Most people suffer from some form of performance anxiety when it comes to test taking, but some people have it far worse than others. Here are some tips for dealing with test-taking anxiety.
- Determine your symptoms. Signs of performance anxiety include procrastinating, easy distraction, irritability, nervous habits like nail biting, hair twirling or finger tapping, trouble sleeping, or a feeling of being paralyzed. The first set in addressing your anxiety is recognizing your symptoms – what are the behaviors, thoughts, or physical sensations that advance or continue your anxiety? Maybe you regularly procrastinate on preparing for your classes. Just as they are about to start you might start thinking negative thoughts about being called on. Or in an exam maybe you are so overwhelmed by the question that you literally freeze. Identifying the warning signs is the first step to minimizing them.
- Develop coping mechanisms. After you have identified your symptoms, you need to address them directly with some sort of coping mechanism or method. For example, if procrastination is one of your symptoms, challenge yourself to prepare in advance of your presentation or exam – create alternative deadlines that are days in advance to give you enough time to practice and review. Or maybe your symptoms are nervous habits like biting your nails or twirling your hair; try wearing nail polish to avoid biting your nails or putting your hair in a ponytail to avoid twirling. Or maybe you are a perfectionist, afraid of not doing things just so; develop positive thinking in which you tell yourself it is ok to make mistakes.

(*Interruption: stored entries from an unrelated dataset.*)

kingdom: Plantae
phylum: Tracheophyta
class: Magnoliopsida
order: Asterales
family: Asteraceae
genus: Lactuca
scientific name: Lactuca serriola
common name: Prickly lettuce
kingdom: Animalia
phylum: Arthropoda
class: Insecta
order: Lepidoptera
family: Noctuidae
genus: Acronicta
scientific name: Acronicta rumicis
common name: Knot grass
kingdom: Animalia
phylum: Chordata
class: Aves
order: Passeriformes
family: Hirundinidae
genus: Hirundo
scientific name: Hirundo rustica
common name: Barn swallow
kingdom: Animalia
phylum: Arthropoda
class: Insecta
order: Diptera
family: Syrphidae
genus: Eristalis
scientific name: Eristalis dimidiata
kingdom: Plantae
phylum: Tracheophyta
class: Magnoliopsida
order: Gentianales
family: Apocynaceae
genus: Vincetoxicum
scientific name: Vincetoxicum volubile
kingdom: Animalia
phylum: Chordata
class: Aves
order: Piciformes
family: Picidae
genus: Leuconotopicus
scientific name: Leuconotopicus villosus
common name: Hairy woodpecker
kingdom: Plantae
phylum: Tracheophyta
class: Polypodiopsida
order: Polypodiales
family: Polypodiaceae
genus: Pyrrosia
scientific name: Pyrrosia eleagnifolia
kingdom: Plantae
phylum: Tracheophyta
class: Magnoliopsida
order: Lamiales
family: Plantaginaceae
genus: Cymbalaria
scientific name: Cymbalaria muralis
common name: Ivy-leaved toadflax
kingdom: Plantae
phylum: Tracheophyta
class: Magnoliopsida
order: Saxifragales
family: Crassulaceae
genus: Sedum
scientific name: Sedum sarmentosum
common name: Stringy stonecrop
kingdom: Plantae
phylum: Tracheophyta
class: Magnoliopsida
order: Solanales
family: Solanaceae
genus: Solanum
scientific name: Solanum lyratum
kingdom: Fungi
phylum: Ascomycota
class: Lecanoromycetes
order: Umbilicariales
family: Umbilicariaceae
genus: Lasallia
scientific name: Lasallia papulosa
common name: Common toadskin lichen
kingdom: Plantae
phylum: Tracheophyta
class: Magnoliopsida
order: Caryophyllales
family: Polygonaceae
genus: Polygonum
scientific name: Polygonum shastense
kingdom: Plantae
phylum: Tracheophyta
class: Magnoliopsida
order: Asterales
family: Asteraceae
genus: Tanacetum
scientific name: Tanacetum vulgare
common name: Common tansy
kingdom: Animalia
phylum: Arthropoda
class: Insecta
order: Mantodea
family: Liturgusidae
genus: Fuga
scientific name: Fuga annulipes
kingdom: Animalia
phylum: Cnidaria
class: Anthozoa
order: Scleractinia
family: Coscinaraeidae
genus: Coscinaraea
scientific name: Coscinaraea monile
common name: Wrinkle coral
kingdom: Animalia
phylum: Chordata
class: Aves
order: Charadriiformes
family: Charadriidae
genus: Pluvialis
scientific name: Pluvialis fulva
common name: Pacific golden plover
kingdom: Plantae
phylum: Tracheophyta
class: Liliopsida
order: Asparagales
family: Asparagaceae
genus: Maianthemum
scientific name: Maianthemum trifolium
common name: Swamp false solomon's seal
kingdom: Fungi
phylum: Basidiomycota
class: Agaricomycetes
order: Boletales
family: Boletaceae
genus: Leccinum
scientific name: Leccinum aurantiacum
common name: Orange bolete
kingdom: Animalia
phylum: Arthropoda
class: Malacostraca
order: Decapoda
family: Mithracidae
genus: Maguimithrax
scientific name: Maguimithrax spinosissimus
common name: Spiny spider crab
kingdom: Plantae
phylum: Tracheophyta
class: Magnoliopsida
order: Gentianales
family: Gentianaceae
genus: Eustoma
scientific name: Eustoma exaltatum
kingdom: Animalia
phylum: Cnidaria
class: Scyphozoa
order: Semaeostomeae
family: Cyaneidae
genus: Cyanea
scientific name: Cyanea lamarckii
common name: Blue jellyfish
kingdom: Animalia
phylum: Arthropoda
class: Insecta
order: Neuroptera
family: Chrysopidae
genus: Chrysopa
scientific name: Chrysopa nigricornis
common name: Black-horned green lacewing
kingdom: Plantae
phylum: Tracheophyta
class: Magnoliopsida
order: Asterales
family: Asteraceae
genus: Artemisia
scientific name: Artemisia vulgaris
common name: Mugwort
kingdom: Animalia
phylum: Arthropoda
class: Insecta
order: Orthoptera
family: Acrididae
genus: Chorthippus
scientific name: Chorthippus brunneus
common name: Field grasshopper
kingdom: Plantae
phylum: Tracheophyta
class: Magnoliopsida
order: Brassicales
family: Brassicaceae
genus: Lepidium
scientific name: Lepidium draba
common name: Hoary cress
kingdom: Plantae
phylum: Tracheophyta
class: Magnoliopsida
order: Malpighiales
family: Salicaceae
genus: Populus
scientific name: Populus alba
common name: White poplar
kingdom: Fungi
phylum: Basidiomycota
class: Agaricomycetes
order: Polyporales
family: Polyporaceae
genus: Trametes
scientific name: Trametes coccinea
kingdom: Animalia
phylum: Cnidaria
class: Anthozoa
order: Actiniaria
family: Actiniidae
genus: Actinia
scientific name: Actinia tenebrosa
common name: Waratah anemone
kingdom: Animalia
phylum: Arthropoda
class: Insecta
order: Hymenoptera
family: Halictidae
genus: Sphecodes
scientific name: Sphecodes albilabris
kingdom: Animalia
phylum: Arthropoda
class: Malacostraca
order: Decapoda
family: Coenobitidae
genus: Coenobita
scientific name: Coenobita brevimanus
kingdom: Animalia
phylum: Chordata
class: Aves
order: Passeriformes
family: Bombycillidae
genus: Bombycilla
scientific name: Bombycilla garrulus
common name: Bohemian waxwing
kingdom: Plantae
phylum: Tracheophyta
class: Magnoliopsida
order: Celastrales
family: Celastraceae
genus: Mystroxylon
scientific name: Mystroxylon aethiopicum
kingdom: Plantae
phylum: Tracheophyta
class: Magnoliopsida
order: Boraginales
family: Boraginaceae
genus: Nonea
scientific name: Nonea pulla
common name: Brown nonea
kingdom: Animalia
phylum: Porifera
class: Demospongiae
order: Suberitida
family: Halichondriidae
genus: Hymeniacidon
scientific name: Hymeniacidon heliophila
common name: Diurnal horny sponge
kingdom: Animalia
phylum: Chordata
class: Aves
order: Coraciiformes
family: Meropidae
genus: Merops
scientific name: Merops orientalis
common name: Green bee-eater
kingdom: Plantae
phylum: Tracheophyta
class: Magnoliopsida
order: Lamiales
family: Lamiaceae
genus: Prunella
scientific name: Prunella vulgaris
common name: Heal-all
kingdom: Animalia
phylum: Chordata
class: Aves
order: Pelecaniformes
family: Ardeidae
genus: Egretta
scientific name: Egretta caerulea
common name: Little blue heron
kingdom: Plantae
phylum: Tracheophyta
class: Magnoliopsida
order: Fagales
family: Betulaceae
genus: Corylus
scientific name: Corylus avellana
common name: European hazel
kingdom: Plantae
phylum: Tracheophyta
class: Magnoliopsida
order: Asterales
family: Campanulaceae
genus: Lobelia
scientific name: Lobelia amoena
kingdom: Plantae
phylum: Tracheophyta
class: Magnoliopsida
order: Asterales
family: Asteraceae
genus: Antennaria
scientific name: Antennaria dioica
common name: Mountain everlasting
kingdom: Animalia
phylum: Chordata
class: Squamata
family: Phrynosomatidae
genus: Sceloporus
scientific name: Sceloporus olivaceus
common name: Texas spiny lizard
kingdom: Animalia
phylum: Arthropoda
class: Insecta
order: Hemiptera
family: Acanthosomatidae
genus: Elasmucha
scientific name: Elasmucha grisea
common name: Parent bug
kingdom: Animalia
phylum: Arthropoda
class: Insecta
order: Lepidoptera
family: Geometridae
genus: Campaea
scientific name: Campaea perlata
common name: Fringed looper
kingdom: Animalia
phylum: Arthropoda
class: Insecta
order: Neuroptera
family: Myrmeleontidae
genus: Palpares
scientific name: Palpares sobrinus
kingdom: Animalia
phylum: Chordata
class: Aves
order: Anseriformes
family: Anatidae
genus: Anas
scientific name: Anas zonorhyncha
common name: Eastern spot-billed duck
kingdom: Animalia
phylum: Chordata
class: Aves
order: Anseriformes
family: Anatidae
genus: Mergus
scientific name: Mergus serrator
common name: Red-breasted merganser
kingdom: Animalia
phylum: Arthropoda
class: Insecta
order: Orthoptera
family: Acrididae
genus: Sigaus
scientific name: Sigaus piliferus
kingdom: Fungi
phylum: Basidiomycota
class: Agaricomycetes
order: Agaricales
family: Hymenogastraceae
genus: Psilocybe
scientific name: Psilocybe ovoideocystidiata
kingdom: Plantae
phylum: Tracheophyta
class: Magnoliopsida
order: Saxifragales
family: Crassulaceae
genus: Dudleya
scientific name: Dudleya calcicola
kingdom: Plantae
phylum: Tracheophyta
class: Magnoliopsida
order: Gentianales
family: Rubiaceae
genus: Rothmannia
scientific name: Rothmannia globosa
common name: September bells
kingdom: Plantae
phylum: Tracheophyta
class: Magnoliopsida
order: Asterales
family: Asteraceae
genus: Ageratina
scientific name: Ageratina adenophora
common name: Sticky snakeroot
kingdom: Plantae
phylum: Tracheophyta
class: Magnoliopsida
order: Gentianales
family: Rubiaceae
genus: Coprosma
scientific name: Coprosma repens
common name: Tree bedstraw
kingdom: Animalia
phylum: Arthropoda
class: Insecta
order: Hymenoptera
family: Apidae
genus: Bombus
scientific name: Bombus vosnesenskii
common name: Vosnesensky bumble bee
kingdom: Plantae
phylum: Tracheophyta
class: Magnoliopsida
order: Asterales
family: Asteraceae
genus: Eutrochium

Don’t criticize yourself for experiencing the symptoms, instead face them head on a figure out a way to correct them.
- Prepare. Much anxiety comes from a lack of preparation. Keep in mind that both administrative and substantive information are critical to preparation. Make sure that you know when your exam will be held and how long it is, where the exam is to be held, and the format of the exam – put all these important administrative details in your calendar. The substantive information will come as your semester progresses. Be sure to stay up to date with your outlining, review on a regular basis, and ask questions as they come up instead of waiting until the end of the semester. Regular and detailed preparation can help to ease anxiety.
- Visualize. As you are preparing or studying, envision yourself actually taking the exam in a relaxed, confident state. You should study and take practice exams in test-like conditions as much as possible to get you accustomed to and comfortable with the experience.
- Cultivate Self-Compassion. When you start to feel anxious, you probably start thinking negatively about yourself – “why am I so nervous over nothing?” or “I’m going to fail anyway” or “I can’t do anything right.” This negativity will only make you feel worse and fuel your anxiety. Instead you need to practice positive thinking – be encouraging and supportive of yourself – “this is a challenge but I can do it” or “I am smart that I think I am.” If coming up with your own encouraging thought is hard try thinking about compliments other people have given you, your past accomplishments, or a positive and relaxing quotation about success.
- Reframe. The way in which we view situations alters our emotions and reactions. If you think that one exam is the be-all-end-all, make-or-break, ultimate exam, your anxiety about it will skyrocket. Instead reframe the exam as just one obstacle on the course toward your goal – it does not and will not define you.
- Get Help. If you have trouble working through anxiety on your own, seek out individuals who specialize in dealing with anxiety disorders. Everyone needs a little help sometimes.